### Try it
The answer must restate every entry exactly as it appears.

### Available data
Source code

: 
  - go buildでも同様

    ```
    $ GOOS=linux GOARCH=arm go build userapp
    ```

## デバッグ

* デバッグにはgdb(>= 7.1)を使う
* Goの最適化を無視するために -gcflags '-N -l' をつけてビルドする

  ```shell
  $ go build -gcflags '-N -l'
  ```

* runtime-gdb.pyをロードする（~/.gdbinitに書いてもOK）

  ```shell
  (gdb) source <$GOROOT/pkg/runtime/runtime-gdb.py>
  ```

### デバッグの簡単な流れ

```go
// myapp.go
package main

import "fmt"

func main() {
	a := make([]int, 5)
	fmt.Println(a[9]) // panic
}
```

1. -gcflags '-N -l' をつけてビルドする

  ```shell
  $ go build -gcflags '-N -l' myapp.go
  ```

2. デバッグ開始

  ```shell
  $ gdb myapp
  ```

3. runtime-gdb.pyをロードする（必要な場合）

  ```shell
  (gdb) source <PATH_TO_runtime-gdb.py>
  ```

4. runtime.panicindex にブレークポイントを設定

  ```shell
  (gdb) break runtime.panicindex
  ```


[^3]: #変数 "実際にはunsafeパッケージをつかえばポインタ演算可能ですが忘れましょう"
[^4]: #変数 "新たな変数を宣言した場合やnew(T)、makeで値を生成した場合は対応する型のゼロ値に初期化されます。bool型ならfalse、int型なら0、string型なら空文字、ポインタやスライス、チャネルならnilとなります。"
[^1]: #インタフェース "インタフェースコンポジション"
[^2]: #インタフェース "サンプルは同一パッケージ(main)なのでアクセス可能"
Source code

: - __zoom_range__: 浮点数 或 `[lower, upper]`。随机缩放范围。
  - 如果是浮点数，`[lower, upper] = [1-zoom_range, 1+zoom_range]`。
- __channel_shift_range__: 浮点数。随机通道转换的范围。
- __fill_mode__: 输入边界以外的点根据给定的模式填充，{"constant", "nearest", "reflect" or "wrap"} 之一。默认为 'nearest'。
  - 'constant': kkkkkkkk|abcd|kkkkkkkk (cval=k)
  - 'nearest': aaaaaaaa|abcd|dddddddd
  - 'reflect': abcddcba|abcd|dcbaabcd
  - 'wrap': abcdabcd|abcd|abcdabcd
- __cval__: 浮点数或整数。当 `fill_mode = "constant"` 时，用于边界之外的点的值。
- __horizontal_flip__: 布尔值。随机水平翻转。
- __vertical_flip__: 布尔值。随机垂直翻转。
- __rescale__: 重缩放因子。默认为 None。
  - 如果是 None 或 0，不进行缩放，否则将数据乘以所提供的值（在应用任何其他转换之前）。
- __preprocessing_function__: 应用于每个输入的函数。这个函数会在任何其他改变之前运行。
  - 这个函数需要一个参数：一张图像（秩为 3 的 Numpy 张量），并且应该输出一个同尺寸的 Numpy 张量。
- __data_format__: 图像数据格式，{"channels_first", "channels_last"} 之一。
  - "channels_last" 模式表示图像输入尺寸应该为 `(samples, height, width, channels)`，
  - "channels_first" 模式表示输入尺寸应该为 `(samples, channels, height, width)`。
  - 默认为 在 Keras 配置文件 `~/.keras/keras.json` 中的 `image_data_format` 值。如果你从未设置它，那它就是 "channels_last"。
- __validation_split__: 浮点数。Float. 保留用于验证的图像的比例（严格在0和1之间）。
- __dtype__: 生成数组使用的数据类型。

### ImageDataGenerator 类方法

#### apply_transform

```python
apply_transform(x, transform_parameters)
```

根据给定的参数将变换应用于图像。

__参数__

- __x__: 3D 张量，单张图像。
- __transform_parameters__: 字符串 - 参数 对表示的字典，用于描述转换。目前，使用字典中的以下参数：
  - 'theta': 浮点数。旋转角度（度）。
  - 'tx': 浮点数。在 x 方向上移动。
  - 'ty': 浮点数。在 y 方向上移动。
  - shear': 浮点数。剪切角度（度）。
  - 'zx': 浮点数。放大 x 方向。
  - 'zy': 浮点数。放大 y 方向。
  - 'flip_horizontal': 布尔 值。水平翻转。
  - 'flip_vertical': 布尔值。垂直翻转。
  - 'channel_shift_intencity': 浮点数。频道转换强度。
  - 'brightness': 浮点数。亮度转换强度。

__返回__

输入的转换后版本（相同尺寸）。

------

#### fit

### Finished exercise
Source code

: 
  - go buildでも同様

    ```
    $ GOOS=linux GOARCH=arm go build userapp
    ```

## デバッグ

* デバッグにはgdb(>= 7.1)を使う
* Goの最適化を無視するために -gcflags '-N -l' をつけてビルドする

  ```shell
  $ go build -gcflags '-N -l'
  ```

* runtime-gdb.pyをロードする（~/.gdbinitに書いてもOK）

  ```shell
  (gdb) source <$GOROOT/pkg/runtime/runtime-gdb.py>
  ```

### デバッグの簡単な流れ

```go
// myapp.go
package main

import "fmt"

func main() {
	a := make([]int, 5)
	fmt.Println(a[9]) // panic
}
```

1. -gcflags '-N -l' をつけてビルドする

  ```shell
  $ go build -gcflags '-N -l' myapp.go
  ```

2. デバッグ開始

  ```shell
  $ gdb myapp
  ```

3. runtime-gdb.pyをロードする（必要な場合）

  ```shell
  (gdb) source <PATH_TO_runtime-gdb.py>
  ```

4. runtime.panicindex にブレークポイントを設定

  ```shell
  (gdb) break runtime.panicindex
  ```


[^3]: #変数 "実際にはunsafeパッケージをつかえばポインタ演算可能ですが忘れましょう"
[^4]: #変数 "新たな変数を宣言した場合やnew(T)、makeで値を生成した場合は対応する型のゼロ値に初期化されます。bool型ならfalse、int型なら0、string型なら空文字、ポインタやスライス、チャネルならnilとなります。"
[^1]: #インタフェース "インタフェースコンポジション"
[^2]: #インタフェース "サンプルは同一パッケージ(main)なのでアクセス可能"
Source code

: - __zoom_range__: 浮点数 或 `[lower, upper]`。随机缩放范围。
  - 如果是浮点数，`[lower, upper] = [1-zoom_range, 1+zoom_range]`。
- __channel_shift_range__: 浮点数。随机通道转换的范围。
- __fill_mode__: 输入边界以外的点根据给定的模式填充，{"constant", "nearest", "reflect" or "wrap"} 之一。默认为 'nearest'。
  - 'constant': kkkkkkkk|abcd|kkkkkkkk (cval=k)
  - 'nearest': aaaaaaaa|abcd|dddddddd
  - 'reflect': abcddcba|abcd|dcbaabcd
  - 'wrap': abcdabcd|abcd|abcdabcd
- __cval__: 浮点数或整数。当 `fill_mode = "constant"` 时，用于边界之外的点的值。
- __horizontal_flip__: 布尔值。随机水平翻转。
- __vertical_flip__: 布尔值。随机垂直翻转。
- __rescale__: 重缩放因子。默认为 None。
  - 如果是 None 或 0，不进行缩放，否则将数据乘以所提供的值（在应用任何其他转换之前）。
- __preprocessing_function__: 应用于每个输入的函数。这个函数会在任何其他改变之前运行。
  - 这个函数需要一个参数：一张图像（秩为 3 的 Numpy 张量），并且应该输出一个同尺寸的 Numpy 张量。
- __data_format__: 图像数据格式，{"channels_first", "channels_last"} 之一。
  - "channels_last" 模式表示图像输入尺寸应该为 `(samples, height, width, channels)`，
  - "channels_first" 模式表示输入尺寸应该为 `(samples, channels, height, width)`。
  - 默认为 在 Keras 配置文件 `~/.keras/keras.json` 中的 `image_data_format` 值。如果你从未设置它，那它就是 "channels_last"。
- __validation_split__: 浮点数。Float. 保留用于验证的图像的比例（严格在0和1之间）。
- __dtype__: 生成数组使用的数据类型。

### ImageDataGenerator 类方法

#### apply_transform

```python
apply_transform(x, transform_parameters)
```

根据给定的参数将变换应用于图像。

__参数__

- __x__: 3D 张量，单张图像。
- __transform_parameters__: 字符串 - 参数 对表示的字典，用于描述转换。目前，使用字典中的以下参数：
  - 'theta': 浮点数。旋转角度（度）。
  - 'tx': 浮点数。在 x 方向上移动。
  - 'ty': 浮点数。在 y 方向上移动。
  - shear': 浮点数。剪切角度（度）。
  - 'zx': 浮点数。放大 x 方向。
  - 'zy': 浮点数。放大 y 方向。
  - 'flip_horizontal': 布尔 值。水平翻转。
  - 'flip_vertical': 布尔值。垂直翻转。
  - 'channel_shift_intencity': 浮点数。频道转换强度。
  - 'brightness': 浮点数。亮度转换强度。

__返回__

输入的转换后版本（相同尺寸）。

------

#### fit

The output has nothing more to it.